By studying the workings of stem cells responsible for the replenishment of sperm in adults, researchers hope to understand why male fertility declines with age, and how to better treat infertility.
Scientists at Kyoto University were especially interested in Myc genes that participate in the self-renewal of stem cells, and in spermatogonial stem cells (SSCs) that are responsible for sperm production. SSCs are the only stem cells that relay genetic data to offspring.
As reported in Genes & Development, the Kyoto team demonstrated how Myc genes regulate the self-replenishment of SSCs in mice, using the activity of glycolysis control. Glycolysis is a primary aspect of our cells' energy producing process.
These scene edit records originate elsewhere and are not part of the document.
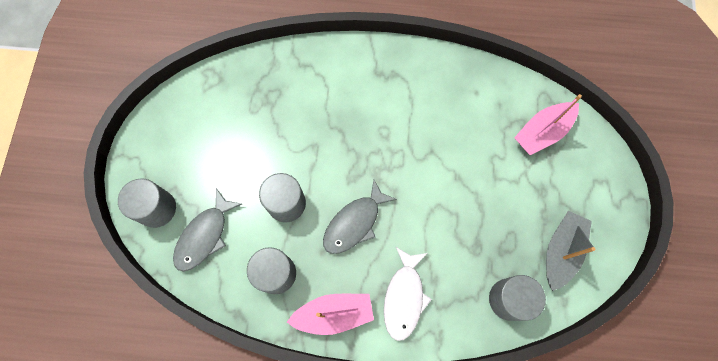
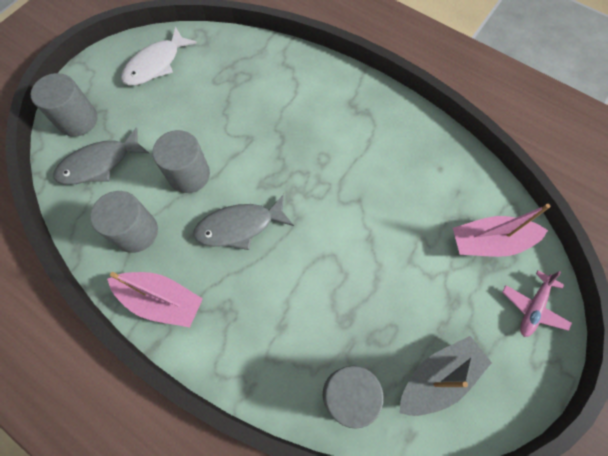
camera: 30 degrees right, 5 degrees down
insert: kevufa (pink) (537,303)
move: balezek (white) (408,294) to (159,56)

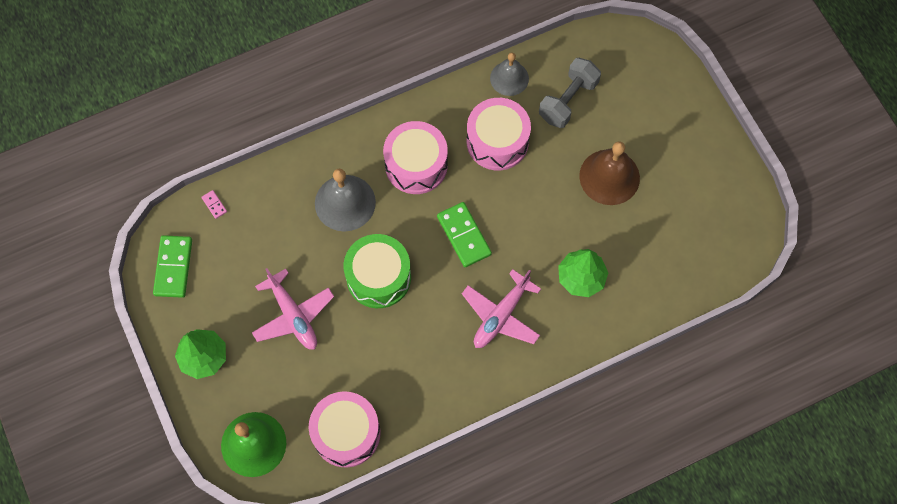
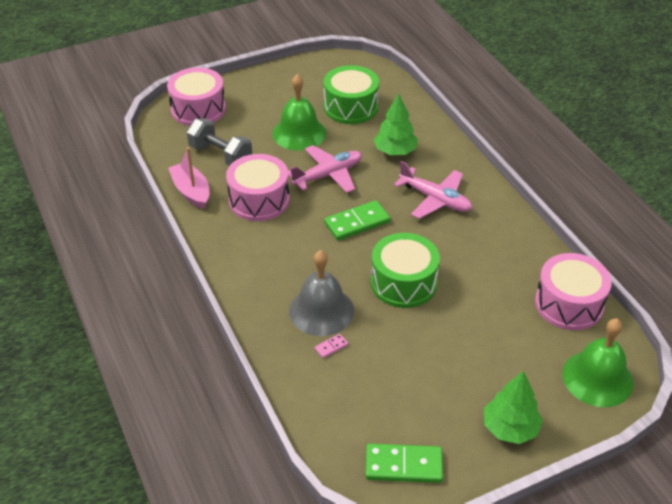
camera: 90 degrees left, 25 degrees down
insert: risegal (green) (351,94)
move: risegal (pink) (415,157) to (196,96); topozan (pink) (214,204) to (331,346); kevufa (pink) (293,309) to (325,169)
replace: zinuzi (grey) (509,74) to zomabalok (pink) (188,178)
recolor: zinuzi (brown) (609,173) to zinuzi (green) (299,112)

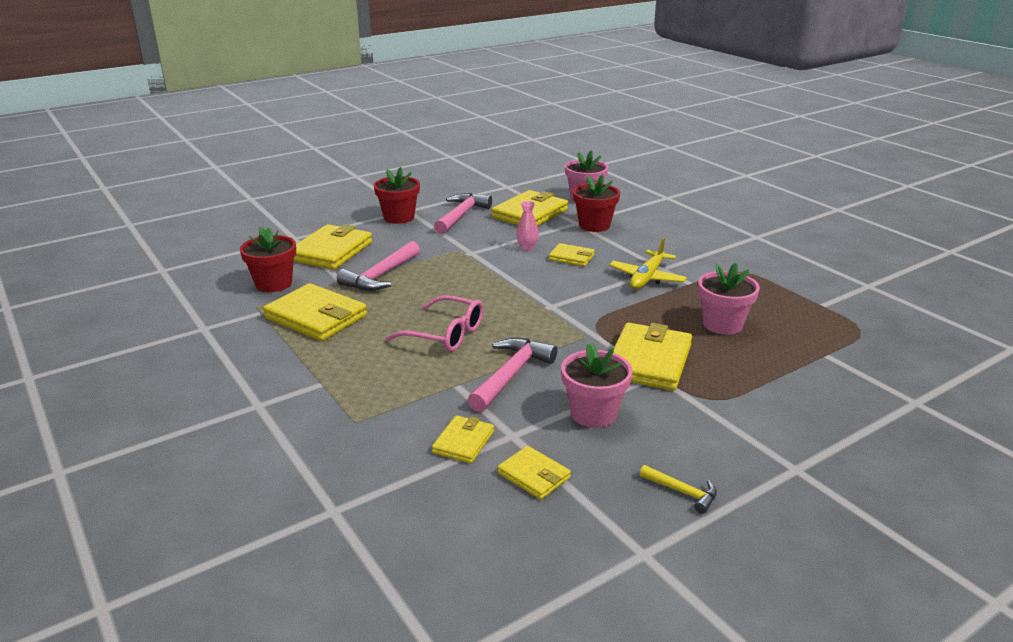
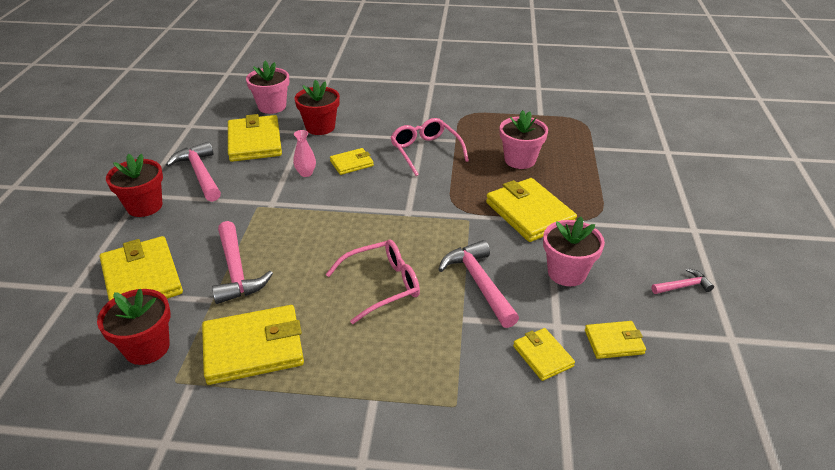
camera: 50 degrees left, 10 degrees up
replace: kevufa (yellow) (648,263) to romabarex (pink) (429,147)
recolor: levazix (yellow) (678,489) to levazix (pink) (682,281)

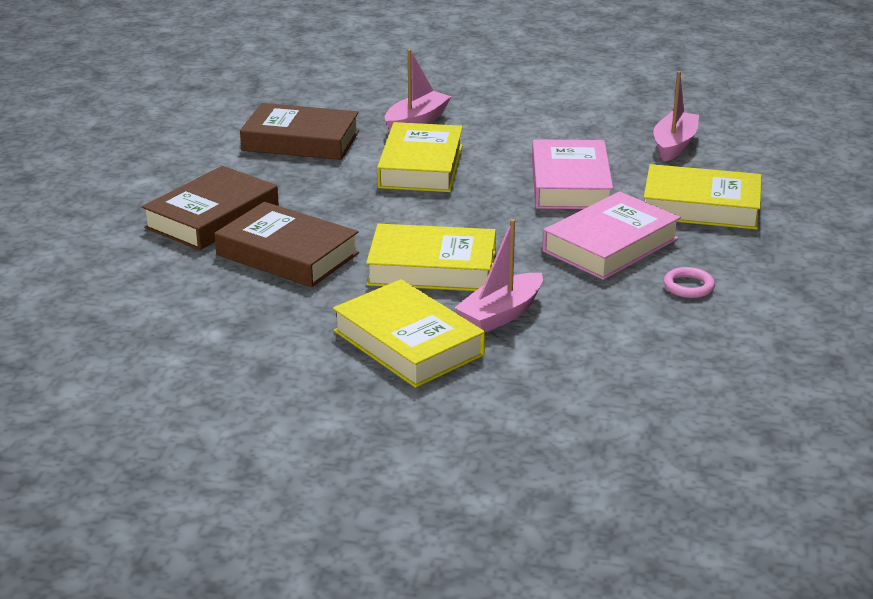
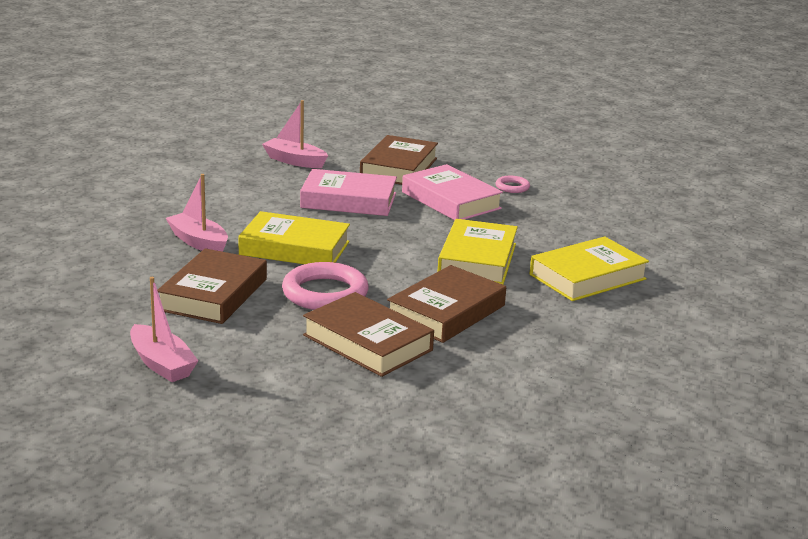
camera: 85 degrees left, 5 degrees down
insert:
The discovery was made by injecting two batches of SSCs into lab animal testes. One batch was made up of normal SSC cells, and the other contained Myc gene-suppressed cells. After two months, the scientists found far fewer abnormal (gene-suppressed) SSCs than normal ones. Analysis revealed this occurred because the abnormal SSCs’ capacity for self-renewal was slowed, and it likely compromised sperm production in the affected mice.
Not only did the Myc gene-suppressed SSCs replenish at a diminished rate, it was associated with impaired glycolysis, implying that inadequate cell energy was being generated. “A difference in glycolysis could explain natural differences in SSC self-renewal between mice,” said lead study author Mito Kanatsu-Shinohara. Further experimentation confirmed that enhancing glycolysis in mice can increase their SSCs self-renewal rates.
“These findings could have important implications for infertility research in the future,” says Shinohara. “Stimulating the metabolism of SSCs could improve their proliferation. However, more careful study of the molecular pathways is necessary.”